= WHAT TO WORK ON =
A word-for-word copy of the records below is required.

** MATERIAL FOR THE TASK follows **

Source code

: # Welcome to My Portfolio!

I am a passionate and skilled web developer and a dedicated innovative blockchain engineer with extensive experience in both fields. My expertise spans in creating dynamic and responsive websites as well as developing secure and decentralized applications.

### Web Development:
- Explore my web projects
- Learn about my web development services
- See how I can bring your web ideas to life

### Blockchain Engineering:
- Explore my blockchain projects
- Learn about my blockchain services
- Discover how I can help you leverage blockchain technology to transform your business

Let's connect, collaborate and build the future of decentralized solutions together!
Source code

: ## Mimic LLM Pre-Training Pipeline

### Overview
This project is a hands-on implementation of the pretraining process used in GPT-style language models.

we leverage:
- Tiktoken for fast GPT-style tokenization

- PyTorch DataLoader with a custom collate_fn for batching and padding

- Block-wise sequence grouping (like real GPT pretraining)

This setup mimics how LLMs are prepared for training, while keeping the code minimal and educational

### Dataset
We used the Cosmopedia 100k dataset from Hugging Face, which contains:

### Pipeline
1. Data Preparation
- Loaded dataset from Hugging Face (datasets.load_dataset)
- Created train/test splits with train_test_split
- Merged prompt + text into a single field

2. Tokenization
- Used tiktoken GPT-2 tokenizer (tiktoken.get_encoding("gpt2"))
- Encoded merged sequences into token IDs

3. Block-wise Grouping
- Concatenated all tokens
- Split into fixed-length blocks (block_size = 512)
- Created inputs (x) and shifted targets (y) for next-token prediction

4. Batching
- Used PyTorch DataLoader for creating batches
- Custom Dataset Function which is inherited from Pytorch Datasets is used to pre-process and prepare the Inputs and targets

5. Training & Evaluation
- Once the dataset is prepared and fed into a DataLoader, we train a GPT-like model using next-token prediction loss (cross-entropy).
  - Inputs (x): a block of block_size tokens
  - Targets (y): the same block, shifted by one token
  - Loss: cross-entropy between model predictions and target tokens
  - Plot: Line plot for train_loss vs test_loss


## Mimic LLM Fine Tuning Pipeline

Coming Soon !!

** End of MATERIAL FOR THE TASK **

= FINISHED TASK =
Source code

: # Welcome to My Portfolio!

I am a passionate and skilled web developer and a dedicated innovative blockchain engineer with extensive experience in both fields. My expertise spans in creating dynamic and responsive websites as well as developing secure and decentralized applications.

### Web Development:
- Explore my web projects
- Learn about my web development services
- See how I can bring your web ideas to life

### Blockchain Engineering:
- Explore my blockchain projects
- Learn about my blockchain services
- Discover how I can help you leverage blockchain technology to transform your business

Let's connect, collaborate and build the future of decentralized solutions together!
Source code

: ## Mimic LLM Pre-Training Pipeline

### Overview
This project is a hands-on implementation of the pretraining process used in GPT-style language models.

we leverage:
- Tiktoken for fast GPT-style tokenization

- PyTorch DataLoader with a custom collate_fn for batching and padding

- Block-wise sequence grouping (like real GPT pretraining)

This setup mimics how LLMs are prepared for training, while keeping the code minimal and educational

### Dataset
We used the Cosmopedia 100k dataset from Hugging Face, which contains:

### Pipeline
1. Data Preparation
- Loaded dataset from Hugging Face (datasets.load_dataset)
- Created train/test splits with train_test_split
- Merged prompt + text into a single field

2. Tokenization
- Used tiktoken GPT-2 tokenizer (tiktoken.get_encoding("gpt2"))
- Encoded merged sequences into token IDs

3. Block-wise Grouping
- Concatenated all tokens
- Split into fixed-length blocks (block_size = 512)
- Created inputs (x) and shifted targets (y) for next-token prediction

4. Batching
- Used PyTorch DataLoader for creating batches
- Custom Dataset Function which is inherited from Pytorch Datasets is used to pre-process and prepare the Inputs and targets

5. Training & Evaluation
- Once the dataset is prepared and fed into a DataLoader, we train a GPT-like model using next-token prediction loss (cross-entropy).
  - Inputs (x): a block of block_size tokens
  - Targets (y): the same block, shifted by one token
  - Loss: cross-entropy between model predictions and target tokens
  - Plot: Line plot for train_loss vs test_loss


## Mimic LLM Fine Tuning Pipeline

Coming Soon !!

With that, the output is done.